EXCERPTED TEXT:

Monday, December 29, 2014

Loretto in Marion County, Kentucky

Mature Oak Tree - Loretto, Marion County, Kentucky 

This Marion County tree has been around for a long time and is still going.  The base of the tree when compared to the nearby picnic tables shows its massive size.  Perhaps this oak impressed Thomas Merton when he visited the Loretto Motherhouse.

The history of the Loretto community in Kentucky includes 128 years of active service.  The Loretto land is a special place.


Sunday, December 28, 2014

North American Native Tree - Sycamore

Woods - Sycamore - Grayson County, Kentucky
The bark of the sycamore tree falls to the ground around the tree.  This large section of sycamore bark was caught in the branches of a small tree.  

Saturday, December 27, 2014

Kentucky native tree and Thomas Merton

Kentucky Native Tree - Eastern Red Cedar - Grayson County
The trunk of the Eastern red cedar looks like of bundle of stems.  Eastern red cedar was once the only wood used for pencils in the United States.  By the 1940s it was hard to find enough trees to supply the factories and production switched to the California incense cedar, Calocedrus decurrens.  The California incense cedar is a western tree.

WHAT YOU WILL DO:
A: Please summarize the Kentucky tree posts in two sentences.
B: According to the Kentucky tree posts, which tree did pencil production switch to when Eastern red cedar became scarce?

MATERIAL SHOWN:
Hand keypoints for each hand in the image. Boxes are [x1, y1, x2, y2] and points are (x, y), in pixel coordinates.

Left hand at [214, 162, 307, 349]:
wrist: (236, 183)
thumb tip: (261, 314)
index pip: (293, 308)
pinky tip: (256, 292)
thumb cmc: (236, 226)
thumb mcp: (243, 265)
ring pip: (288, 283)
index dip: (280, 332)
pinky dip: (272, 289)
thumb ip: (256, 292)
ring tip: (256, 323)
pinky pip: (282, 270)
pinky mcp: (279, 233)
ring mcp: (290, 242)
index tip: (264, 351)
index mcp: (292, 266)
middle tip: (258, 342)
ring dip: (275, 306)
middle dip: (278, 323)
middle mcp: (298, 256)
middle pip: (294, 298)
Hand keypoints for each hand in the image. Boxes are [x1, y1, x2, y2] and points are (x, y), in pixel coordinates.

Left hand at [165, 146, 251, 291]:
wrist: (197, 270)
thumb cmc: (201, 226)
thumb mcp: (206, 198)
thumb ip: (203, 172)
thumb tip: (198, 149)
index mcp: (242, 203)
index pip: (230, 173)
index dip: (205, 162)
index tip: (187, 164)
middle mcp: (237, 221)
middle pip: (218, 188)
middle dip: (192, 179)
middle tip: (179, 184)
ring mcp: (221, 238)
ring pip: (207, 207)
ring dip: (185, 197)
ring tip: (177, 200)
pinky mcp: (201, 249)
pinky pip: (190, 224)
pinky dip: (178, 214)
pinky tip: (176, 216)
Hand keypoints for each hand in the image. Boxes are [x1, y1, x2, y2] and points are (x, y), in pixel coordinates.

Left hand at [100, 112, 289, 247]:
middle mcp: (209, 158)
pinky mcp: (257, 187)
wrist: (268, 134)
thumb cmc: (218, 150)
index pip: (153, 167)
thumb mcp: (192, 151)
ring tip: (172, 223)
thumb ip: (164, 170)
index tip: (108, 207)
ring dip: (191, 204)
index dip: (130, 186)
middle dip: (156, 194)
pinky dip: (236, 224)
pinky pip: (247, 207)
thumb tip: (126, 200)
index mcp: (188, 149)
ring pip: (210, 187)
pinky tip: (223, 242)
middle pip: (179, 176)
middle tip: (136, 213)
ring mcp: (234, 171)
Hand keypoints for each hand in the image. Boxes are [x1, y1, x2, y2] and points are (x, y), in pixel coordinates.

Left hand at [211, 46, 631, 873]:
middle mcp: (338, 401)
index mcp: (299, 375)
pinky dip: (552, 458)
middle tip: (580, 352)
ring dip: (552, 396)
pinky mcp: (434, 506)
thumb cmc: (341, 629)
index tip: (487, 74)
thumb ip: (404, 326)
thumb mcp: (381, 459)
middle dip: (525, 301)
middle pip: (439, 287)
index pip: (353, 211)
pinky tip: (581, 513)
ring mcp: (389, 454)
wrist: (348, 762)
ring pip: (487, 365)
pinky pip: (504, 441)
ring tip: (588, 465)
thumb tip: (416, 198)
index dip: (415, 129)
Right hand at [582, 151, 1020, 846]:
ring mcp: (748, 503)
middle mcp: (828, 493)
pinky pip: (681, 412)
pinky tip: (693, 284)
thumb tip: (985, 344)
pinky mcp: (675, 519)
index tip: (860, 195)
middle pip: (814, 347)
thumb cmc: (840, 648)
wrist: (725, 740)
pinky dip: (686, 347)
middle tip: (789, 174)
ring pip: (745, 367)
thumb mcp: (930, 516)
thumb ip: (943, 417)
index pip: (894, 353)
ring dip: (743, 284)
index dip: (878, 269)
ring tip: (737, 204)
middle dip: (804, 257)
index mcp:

SOLUTIONS BY TASK:
A: A massive mature oak stands on the Loretto land in Marion County, Kentucky, home to a community whose history includes 128 years of active service. Sycamore bark falls to the ground around the tree, and Eastern red cedar, once the only wood used for pencils in the United States, became so hard to find by the 1940s that production switched to the California incense cedar.

B: The California incense cedar, Calocedrus decurrens.